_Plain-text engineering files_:
BEGIN

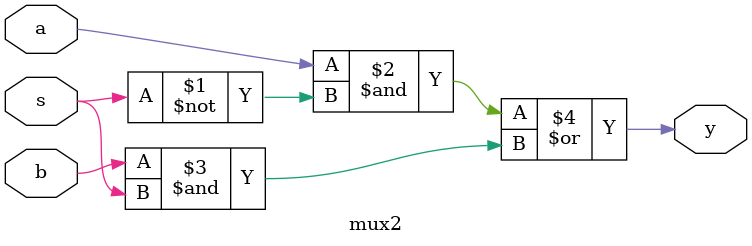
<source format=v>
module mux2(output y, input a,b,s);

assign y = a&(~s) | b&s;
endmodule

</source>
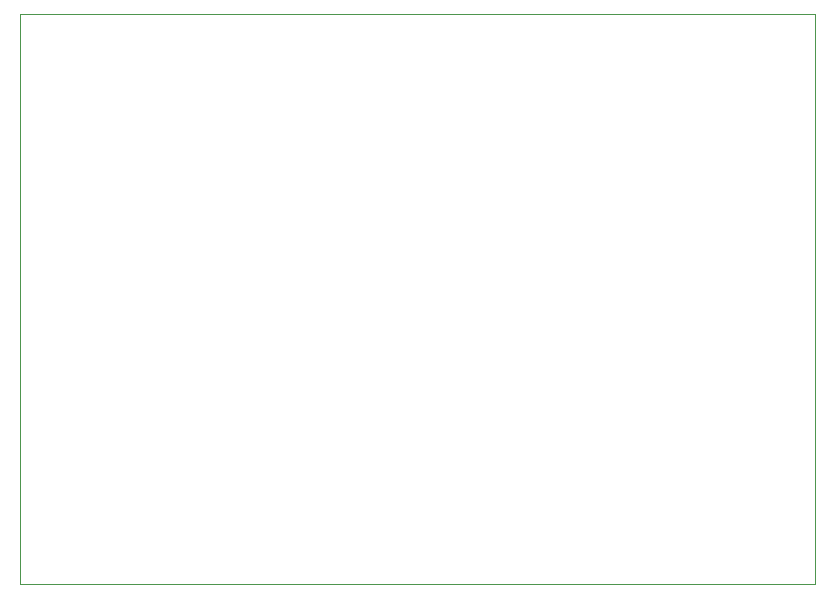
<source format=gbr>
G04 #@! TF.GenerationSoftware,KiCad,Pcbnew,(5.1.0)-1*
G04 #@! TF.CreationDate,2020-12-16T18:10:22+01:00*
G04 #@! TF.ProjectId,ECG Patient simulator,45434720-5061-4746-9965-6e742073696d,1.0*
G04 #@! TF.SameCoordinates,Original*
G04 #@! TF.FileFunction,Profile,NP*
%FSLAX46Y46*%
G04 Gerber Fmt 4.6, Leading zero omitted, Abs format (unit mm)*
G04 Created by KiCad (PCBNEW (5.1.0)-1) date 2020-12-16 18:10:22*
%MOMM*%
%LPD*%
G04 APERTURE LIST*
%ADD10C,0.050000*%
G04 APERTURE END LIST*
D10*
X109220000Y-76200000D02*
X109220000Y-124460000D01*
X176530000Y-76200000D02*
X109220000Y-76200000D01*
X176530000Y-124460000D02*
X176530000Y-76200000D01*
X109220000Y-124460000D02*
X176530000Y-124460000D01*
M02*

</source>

END
BEGIN

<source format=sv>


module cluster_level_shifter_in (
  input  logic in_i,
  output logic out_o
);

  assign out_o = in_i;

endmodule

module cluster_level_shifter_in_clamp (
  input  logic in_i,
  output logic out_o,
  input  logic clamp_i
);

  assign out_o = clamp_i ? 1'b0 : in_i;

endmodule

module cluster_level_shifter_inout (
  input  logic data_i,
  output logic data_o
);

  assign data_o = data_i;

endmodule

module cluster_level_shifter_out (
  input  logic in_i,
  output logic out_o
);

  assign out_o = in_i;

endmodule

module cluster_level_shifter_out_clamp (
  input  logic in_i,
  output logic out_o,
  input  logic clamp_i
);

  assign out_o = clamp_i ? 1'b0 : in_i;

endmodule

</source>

END
BEGIN

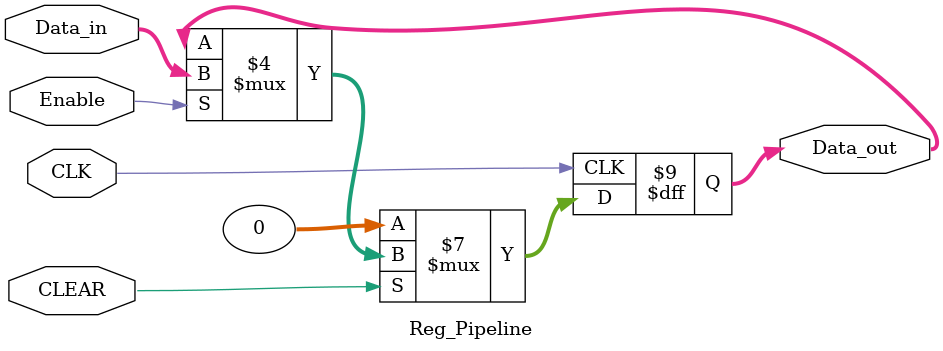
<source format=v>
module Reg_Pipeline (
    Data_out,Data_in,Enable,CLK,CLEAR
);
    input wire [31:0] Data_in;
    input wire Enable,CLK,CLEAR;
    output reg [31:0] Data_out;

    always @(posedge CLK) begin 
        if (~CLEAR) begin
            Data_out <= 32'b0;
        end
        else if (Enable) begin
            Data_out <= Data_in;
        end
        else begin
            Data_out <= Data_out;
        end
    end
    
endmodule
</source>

END

_INSTRUCTION_: Give the count of lines in the data above that hold the string "APERTURE", with no additional words.

_RESULT_: 2